Stando alla ricostruzione fatta da FB, Cambridge Analytica nel 2015 ha ottenuto i dati di migliaia di utenti tramite un’applicazione chiamata “thisisyourdigitallife”. I circa 270 mila utenti che hanno effettuato il download dell’applicazione, che si presentava come strumento per ricerche psicologiche (prometteva di indovinare alcuni aspetti della personalità degli utenti), hanno consentito l’accesso ai propri dati da parte dell’app ideata da Aleksandr Kogan. La possibilità concessa all’app di conoscere anche le informazioni sugli amici, ha permesso, secondo la ricostruzione del Guardian, di ottenne informazioni su 50 milioni di persone.
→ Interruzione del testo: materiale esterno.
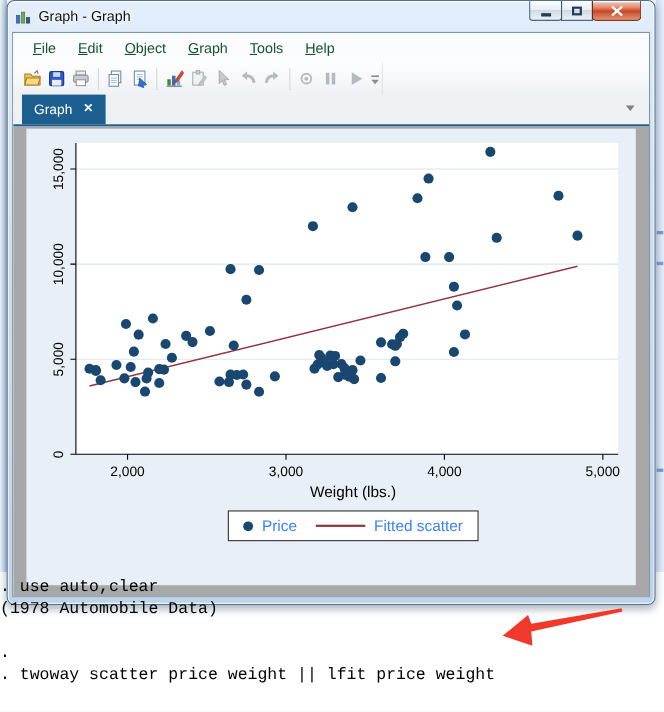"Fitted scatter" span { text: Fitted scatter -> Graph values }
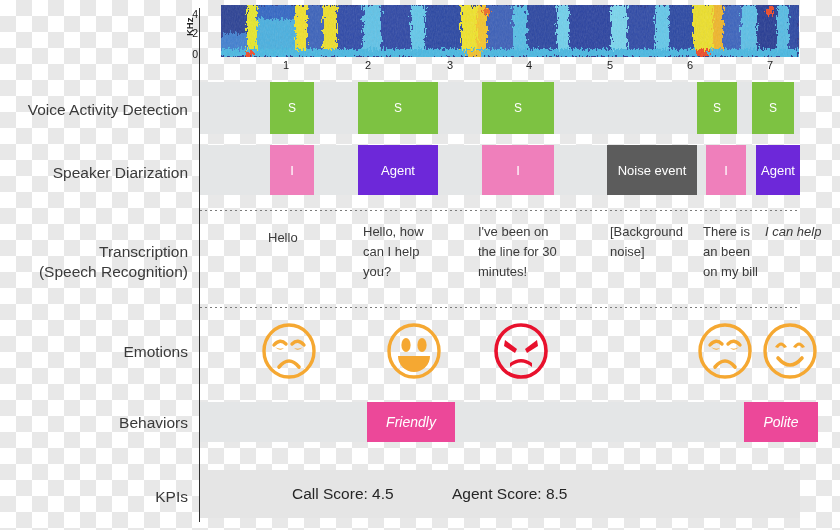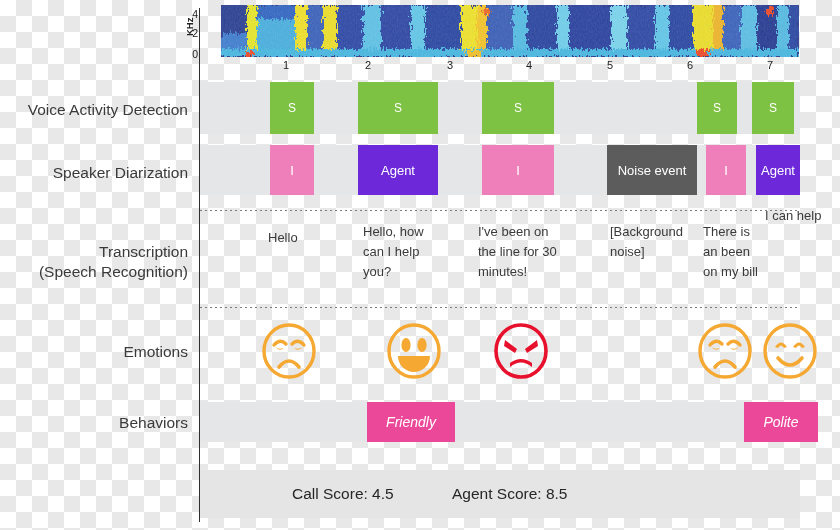"I can help" div.tcell { font-style: none -> italic; top: 206px -> 222px }
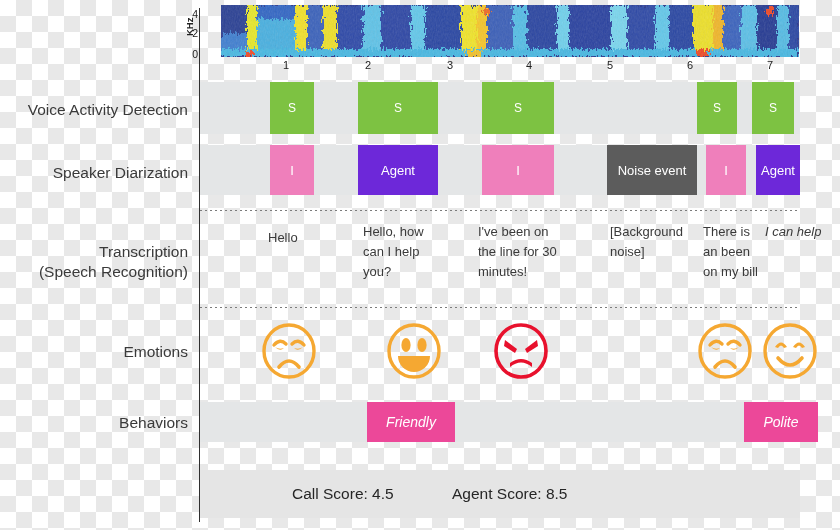"KPIs" div.lbl { html: none -> <div>KPIs</div> }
La violazione è avvenuta quando Kogan ha deciso di condividere queste informazioni con Cambridge Analytica (è vietato condividere informazioni personali sugli utenti con terze parti). “Nel 2015 siamo venuti a conoscenza che un professore di psicologia dell’Università di Cambridge, Aleksandr Kogan, ha violato le nostre Policies trasferendo dati acquisiti tramite un app che utilizzava il Facebook Login a SCL/Cambridge Analytica”.
“Fondamentalmente, non c’è molta differenza tra convincere una persona a votare un partito o a persuaderlo a cambiare marca di dentifricio”, ha detto in una recente intervista il Vice presidente della web agency londinese, Richard Robinson. Cambridge Analytica è la società che si è occupata di parte dell’ultima campagna elettorale di Trump e il suo fondatore, Robert Mercer, è da sempre sostenitore dell’attuale inquilino della Casa Bianca (nel board della società sedeva anche un certo Stephen Bannon).